Barros disse que o Brasil vive um "surto sísmico", ainda que a maioria dos tremores seja de baixa intensidade e passe despercebida. A maior freqüência de abalos, no entanto, pode ter outra causa: o povoamento de áreas antes desertas, que antes podiam ser atingidas sem que ninguém ficasse sabendo, e a maior capacidade de detecção de tremores em relação a 40 ou 50 anos atrás.

Brasil no centro de placa tectônica sul-americana

Ele explicou que o Brasil está situado no centro da placa tectônica sul-americana, que sustenta o subcontinente e parte do Oceano Atlântico. Essa placa, porém, sofre pressão dos dois lados - do oeste, no litoral do Chile, da chamada Placa de Nazca; do leste, da placa da África.

- O que está causando esse surto é que as rochas estão no seu limite de rigidez elástica.

O tremor que sacudiu prédios e foi sentido em São Paulo, Minas Gerais, Santa Catarina, Paraná e Rio seria decorrência do rompimento de uma camada rochosa. O rompimento dura uma fração de segundos. A energia liberada propaga-se em ondas que fazem o chão se mexer. Segundo relatos de moradores, o tremor durou cerca de cinco segundos em bairros da capital paulista. Os aparelhos em Brasília, porém, registraram movimentação por até 15 minutos.

Entre as regiões mais atingidas por abalos no Brasil estão o norte de Minas Gerais, de Mato Grosso, o Ceará, o Rio Grande do Norte e o litoral do Sudeste. No Acre, há registros de tremores de até 7 pontos na escala Richter. Como ocorrem a profundidades de até 600 quilômetros, eles não causam efeito na superfície.

O observatório da UnB não sabe a profundidade do abalo de anteontem, mas estima que tenha sido na faixa de 1 a 30 quilômetros abaixo do solo do mar - a maioria dos abalos desse tipo, no Brasil, ocorre na faixa de 1 a 15 quilômetros, segundo Barros.

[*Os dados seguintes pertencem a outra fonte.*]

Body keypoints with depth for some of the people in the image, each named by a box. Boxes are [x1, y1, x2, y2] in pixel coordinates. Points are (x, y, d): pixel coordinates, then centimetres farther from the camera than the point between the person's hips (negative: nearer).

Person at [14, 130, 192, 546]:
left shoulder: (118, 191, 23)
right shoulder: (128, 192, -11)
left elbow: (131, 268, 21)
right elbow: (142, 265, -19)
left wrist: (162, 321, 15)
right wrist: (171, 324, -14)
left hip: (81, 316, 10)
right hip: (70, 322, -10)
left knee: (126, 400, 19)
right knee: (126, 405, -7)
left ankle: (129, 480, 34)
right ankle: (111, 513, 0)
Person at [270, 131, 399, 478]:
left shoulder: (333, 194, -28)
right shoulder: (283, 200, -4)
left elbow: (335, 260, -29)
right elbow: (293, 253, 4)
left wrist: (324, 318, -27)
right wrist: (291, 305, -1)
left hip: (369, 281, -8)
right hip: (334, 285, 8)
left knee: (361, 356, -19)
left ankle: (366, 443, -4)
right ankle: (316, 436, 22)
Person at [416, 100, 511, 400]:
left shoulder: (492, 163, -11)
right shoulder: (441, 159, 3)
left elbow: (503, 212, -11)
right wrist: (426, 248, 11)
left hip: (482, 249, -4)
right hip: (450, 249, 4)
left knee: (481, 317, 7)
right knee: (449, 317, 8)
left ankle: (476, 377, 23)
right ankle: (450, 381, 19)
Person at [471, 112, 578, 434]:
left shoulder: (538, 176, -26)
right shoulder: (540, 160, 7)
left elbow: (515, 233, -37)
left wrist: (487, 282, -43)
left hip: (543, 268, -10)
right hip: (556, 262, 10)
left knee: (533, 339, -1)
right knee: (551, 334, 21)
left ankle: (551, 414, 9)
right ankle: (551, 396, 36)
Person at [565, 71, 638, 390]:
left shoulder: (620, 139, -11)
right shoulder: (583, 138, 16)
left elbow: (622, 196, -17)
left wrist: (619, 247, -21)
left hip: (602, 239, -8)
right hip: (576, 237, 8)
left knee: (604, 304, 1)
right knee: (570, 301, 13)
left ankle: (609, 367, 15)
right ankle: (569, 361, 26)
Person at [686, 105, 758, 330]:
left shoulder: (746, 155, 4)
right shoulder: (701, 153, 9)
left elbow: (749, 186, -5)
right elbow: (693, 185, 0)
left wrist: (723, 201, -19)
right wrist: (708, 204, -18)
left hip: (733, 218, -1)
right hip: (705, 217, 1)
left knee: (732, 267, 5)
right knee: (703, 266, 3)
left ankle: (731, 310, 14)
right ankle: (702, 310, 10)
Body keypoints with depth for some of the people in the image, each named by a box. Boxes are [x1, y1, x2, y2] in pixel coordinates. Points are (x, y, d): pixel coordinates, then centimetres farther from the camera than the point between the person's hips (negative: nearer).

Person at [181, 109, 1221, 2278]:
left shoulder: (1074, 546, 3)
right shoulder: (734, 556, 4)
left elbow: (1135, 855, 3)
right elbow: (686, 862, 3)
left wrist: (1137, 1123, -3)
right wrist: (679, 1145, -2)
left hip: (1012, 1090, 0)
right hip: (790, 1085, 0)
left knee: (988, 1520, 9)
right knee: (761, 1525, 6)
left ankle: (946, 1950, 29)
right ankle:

A escala Richter indica a força desprendida pelo tremor, mas não a intensidade com que ela atinge a superfície. A escala de intensidade usada pelos sismólogos vai de 1 a 12. Segundo Barros, as rachaduras observadas anteontem indicam que o tremor atingiu 5 pontos nessa escala.

Ele disse que os abalos costumam ocorrer em ciclos, ou seja, repetem-se nos mesmos lugares. A falta de informações sobre abalos em séculos passados dificulta qualquer previsão.

Atualmente, o país conta com mais de 50 sismógrafos instalados, principalmente, em áreas de reservatórios de água. Porém, conforme o professor, os equipamentos não conseguem detectar, por exemplo, tremores de até três graus na região amazônica.

O professor Colombo Celso Gaeta Tassinari, diretor do Instituto de Geociências da Universidade de São Paulo (USP), descartou a possibilidade de tremores de terra de grande intensidade no Brasil, como acontece nos países andinos, na Califórnia ou no Japão. Ele admitiu, no entanto, que a desocupação desordenada em áreas de risco geológico pode provocar tragédias e mortes.